EXERCISE PROMPT — Reproduce exactly the lines below from the one containing "right hip: (606, 498, -2)" through the one containing "right shoulder: (182, 180, -10)", including both, and nothing else.

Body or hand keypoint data
....................
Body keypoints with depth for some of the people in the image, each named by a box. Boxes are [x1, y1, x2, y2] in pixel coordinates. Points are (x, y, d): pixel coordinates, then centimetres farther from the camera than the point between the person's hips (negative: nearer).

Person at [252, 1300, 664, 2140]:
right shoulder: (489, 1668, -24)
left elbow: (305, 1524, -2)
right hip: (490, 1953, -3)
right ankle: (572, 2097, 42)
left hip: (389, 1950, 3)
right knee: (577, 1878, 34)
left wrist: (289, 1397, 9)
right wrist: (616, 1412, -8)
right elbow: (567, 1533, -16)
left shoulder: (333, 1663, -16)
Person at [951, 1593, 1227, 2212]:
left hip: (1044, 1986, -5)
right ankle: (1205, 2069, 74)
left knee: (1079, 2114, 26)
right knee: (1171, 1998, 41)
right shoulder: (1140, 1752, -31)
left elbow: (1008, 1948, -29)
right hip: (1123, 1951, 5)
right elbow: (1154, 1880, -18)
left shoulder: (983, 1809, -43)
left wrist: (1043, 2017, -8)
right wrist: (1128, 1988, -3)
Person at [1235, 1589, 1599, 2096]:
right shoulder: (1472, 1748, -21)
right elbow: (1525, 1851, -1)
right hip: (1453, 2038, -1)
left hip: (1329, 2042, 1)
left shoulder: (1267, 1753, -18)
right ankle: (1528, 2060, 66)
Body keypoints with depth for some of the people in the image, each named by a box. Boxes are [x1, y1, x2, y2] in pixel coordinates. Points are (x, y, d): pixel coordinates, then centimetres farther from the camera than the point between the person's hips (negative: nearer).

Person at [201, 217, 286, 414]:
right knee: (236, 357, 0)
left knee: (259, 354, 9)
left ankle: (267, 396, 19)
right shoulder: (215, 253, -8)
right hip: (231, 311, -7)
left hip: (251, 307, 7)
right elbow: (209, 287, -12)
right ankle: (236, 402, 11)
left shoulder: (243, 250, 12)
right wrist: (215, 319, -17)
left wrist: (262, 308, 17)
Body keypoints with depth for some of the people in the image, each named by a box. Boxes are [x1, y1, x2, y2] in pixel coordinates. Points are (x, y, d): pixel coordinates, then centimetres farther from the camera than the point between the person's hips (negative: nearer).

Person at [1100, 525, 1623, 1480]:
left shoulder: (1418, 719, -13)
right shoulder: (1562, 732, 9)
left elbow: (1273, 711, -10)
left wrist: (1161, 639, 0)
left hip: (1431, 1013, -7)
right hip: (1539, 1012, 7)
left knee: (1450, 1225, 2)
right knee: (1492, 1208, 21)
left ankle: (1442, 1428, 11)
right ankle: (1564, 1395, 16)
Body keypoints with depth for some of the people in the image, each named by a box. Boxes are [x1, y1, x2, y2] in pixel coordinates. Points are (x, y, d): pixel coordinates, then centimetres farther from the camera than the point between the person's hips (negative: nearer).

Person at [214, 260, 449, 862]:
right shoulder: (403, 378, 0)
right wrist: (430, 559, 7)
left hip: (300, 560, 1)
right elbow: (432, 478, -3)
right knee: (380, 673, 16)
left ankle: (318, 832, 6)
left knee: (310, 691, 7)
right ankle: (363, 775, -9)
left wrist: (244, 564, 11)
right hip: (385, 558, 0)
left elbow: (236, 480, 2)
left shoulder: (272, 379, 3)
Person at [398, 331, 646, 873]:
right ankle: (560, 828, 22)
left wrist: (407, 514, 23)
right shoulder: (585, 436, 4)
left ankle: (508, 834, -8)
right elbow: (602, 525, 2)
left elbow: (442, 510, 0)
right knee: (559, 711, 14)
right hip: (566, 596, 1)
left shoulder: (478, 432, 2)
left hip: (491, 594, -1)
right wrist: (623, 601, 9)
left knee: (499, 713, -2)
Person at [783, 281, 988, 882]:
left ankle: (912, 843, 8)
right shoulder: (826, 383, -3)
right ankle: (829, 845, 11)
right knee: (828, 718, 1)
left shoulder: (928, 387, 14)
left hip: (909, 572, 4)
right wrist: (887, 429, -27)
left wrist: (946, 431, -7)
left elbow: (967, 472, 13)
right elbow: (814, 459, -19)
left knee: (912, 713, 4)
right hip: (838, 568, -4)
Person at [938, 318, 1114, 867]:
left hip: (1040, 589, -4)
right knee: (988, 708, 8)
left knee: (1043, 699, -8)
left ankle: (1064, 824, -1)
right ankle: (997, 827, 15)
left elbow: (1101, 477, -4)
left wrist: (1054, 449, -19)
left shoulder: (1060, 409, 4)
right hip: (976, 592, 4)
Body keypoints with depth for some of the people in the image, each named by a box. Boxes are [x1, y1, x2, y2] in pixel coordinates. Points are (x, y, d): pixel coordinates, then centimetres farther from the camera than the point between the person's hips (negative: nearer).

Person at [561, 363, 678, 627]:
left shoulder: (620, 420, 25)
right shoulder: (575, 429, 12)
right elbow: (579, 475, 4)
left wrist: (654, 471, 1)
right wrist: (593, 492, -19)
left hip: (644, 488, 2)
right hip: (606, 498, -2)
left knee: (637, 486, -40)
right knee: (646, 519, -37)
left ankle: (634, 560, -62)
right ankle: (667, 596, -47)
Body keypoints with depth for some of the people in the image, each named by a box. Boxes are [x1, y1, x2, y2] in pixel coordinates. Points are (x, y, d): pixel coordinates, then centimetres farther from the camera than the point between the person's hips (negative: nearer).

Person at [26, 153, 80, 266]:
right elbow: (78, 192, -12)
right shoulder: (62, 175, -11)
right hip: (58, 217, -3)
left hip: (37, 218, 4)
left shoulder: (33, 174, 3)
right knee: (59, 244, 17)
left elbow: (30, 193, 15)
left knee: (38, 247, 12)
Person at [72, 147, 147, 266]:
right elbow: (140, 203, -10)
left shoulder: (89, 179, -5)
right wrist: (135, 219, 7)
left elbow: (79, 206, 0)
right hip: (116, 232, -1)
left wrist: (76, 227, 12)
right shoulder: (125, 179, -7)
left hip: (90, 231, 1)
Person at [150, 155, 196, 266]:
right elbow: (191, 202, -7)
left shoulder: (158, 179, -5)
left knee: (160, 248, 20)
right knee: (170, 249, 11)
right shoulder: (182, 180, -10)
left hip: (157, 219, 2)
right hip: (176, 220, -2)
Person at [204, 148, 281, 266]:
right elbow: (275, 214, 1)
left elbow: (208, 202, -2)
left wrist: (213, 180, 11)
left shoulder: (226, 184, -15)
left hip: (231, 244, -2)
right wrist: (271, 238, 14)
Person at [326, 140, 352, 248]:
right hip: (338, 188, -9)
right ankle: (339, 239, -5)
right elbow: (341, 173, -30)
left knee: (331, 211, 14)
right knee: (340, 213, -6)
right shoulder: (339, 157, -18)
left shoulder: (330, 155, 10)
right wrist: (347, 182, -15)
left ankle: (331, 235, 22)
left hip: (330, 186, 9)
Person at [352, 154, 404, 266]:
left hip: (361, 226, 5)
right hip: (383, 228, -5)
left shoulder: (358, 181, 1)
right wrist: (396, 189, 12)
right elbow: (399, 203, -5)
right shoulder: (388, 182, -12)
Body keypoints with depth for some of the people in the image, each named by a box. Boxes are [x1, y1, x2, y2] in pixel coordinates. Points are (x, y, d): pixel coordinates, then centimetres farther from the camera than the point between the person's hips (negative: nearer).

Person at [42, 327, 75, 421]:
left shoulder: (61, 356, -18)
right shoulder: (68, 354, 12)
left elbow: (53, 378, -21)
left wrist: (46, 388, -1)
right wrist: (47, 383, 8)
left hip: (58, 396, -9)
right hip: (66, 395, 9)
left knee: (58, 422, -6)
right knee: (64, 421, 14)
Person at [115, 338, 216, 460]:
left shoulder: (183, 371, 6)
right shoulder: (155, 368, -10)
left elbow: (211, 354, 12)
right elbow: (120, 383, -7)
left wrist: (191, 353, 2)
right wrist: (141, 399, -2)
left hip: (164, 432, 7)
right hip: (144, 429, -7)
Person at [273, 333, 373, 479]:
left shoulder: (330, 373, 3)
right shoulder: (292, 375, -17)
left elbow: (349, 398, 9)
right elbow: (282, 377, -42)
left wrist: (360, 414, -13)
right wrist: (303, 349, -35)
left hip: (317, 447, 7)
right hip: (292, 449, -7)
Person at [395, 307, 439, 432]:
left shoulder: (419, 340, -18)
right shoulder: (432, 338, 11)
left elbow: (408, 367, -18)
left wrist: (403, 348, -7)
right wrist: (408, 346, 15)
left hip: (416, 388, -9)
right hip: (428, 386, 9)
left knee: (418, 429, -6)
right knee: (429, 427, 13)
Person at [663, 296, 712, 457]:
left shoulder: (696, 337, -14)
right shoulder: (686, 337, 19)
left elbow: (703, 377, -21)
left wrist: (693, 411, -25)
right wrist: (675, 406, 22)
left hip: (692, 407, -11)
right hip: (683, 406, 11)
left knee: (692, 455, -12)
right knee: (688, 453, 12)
....................
YOUR RESPONSE —
right hip: (606, 498, -2)
left knee: (637, 486, -40)
right knee: (646, 519, -37)
left ankle: (634, 560, -62)
right ankle: (667, 596, -47)
Body keypoints with depth for some of the people in the image, each named by a box. Boxes are [x1, y1, x2, y2] in pixel coordinates. Points are (x, y, d): pixel coordinates, then centimetres farther from the camera than the point between the person's hips (negative: nearer).

Person at [26, 153, 80, 266]:
right elbow: (78, 192, -12)
right shoulder: (62, 175, -11)
right hip: (58, 217, -3)
left hip: (37, 218, 4)
left shoulder: (33, 174, 3)
right knee: (59, 244, 17)
left elbow: (30, 193, 15)
left knee: (38, 247, 12)
Person at [72, 147, 147, 266]:
right elbow: (140, 203, -10)
left shoulder: (89, 179, -5)
right wrist: (135, 219, 7)
left elbow: (79, 206, 0)
right hip: (116, 232, -1)
left wrist: (76, 227, 12)
right shoulder: (125, 179, -7)
left hip: (90, 231, 1)
Person at [150, 155, 196, 266]:
right elbow: (191, 202, -7)
left shoulder: (158, 179, -5)
left knee: (160, 248, 20)
right knee: (170, 249, 11)
right shoulder: (182, 180, -10)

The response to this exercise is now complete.